No this isn’t a report about the website!
Ruby ships Darkfish as part of RDoc
https://github.com/ruby/ruby/tree/HEAD/lib/rdoc/generator/template/darkfish
https://github.com/ruby/rdoc/tree/master/lib/rdoc/generator/template/darkfish
https://github.com/ged/darkfish
Darkfish includes jQuery v1.6.4, which is vulnerable to multiple CVEs, for example
https://nvd.nist.gov/vuln/detail/CVE-2012-6708
https://nvd.nist.gov/vuln/detail/CVE-2015-9251
Now I’m not sure how applicable these CVEs are to the generated HTML, or how likely it is someone would use the jQuery from this file in the rest of their site accidentally by including generated HTML, but I do think it’s a problem to be shipping a version of jQuery that is getting towards a decade old.
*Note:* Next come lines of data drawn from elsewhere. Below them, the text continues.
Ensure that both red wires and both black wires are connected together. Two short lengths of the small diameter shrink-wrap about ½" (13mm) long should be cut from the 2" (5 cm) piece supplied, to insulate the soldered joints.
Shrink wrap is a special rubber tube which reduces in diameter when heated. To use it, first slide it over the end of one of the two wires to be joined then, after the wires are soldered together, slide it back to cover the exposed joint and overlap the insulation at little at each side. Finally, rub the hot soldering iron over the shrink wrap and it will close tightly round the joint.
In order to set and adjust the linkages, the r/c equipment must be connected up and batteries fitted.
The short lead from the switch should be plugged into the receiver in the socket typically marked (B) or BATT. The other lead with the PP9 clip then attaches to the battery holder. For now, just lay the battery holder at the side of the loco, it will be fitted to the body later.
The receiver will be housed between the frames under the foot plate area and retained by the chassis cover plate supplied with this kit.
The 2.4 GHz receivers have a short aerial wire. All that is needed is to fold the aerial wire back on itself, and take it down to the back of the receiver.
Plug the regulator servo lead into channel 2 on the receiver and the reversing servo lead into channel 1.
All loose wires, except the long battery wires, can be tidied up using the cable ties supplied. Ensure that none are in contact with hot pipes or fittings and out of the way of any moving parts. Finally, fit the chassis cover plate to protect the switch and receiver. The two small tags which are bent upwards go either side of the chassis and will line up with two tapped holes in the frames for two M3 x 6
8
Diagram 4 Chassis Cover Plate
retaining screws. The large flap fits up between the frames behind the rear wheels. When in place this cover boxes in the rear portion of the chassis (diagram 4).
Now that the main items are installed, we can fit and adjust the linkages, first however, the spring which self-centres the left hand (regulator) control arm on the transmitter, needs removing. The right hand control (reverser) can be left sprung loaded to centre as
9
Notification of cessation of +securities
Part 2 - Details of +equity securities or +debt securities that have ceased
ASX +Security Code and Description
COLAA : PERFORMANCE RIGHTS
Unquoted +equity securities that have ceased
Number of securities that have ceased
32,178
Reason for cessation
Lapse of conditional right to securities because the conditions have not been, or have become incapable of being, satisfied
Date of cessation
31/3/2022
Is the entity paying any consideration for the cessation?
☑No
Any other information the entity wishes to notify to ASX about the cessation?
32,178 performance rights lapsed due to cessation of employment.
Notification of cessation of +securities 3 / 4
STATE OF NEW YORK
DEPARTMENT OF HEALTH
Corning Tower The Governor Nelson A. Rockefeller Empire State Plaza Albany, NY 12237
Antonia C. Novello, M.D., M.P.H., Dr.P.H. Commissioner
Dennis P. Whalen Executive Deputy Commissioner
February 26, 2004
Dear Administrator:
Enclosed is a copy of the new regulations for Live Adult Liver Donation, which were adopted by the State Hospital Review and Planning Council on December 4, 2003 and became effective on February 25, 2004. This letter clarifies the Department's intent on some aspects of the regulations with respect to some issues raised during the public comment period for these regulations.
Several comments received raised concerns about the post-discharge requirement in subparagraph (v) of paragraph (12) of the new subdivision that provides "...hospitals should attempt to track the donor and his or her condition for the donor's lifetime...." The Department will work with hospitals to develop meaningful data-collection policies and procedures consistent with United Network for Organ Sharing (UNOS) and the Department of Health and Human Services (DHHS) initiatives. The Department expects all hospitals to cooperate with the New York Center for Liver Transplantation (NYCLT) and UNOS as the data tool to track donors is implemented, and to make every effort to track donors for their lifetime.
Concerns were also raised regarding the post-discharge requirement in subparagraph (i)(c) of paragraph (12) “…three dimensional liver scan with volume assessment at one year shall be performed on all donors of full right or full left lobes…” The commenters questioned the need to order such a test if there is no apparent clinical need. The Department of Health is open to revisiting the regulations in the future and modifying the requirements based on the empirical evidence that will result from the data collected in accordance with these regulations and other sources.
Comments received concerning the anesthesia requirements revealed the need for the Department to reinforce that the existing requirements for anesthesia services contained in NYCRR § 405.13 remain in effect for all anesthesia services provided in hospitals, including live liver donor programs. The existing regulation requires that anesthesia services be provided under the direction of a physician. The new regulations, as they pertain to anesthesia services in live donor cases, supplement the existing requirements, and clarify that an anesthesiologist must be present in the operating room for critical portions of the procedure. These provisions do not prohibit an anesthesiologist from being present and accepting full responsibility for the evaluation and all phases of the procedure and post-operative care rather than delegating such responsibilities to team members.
Maybe Darkfish should update? But who’s going to do that work?
Maybe we shouldn’t ship Darkfish if nobody can update it?
What do people think should be done? I ship my own implementation of Ruby and I’m not happy with shipping this old version so may have to remove Darkfish myself.
Low. Possibly a risk that someone includes RDoc generated HTML on their site and accidentally uses this jQuery for the rest of their site and makes themselves vulnerable to the CVEs.